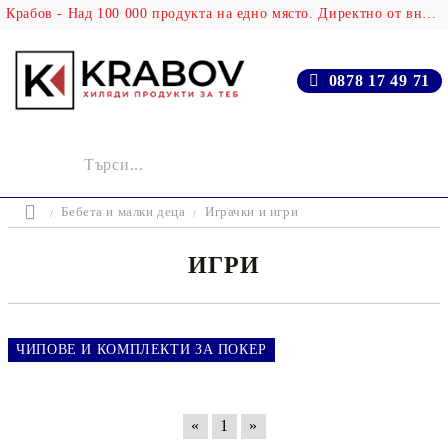
Крабов - Над 100 000 продукта на едно място. Директно от вносителя!
0878 17 49 71
Бебета и малки деца
Играчки и игри
ИГРИ
ЧИПОВЕ И КОМПЛЕКТИ ЗА ПОКЕР
«
1
»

+-------+

Put the lines above into a Markdown table with the columns Row and Line, numbering each row and leaving out any blank lines. Keep the picture out of the table.

| Row | Line |
|---|---|
| 1 | Крабов - Над 100 000 продукта на едно място. Директно от вносителя! |
| 2 | 0878 17 49 71 |
| 3 | Бебета и малки деца |
| 4 | Играчки и игри |
| 5 | ИГРИ |
| 6 | ЧИПОВЕ И КОМПЛЕКТИ ЗА ПОКЕР |
| 7 | « |
| 8 | 1 |
| 9 | » |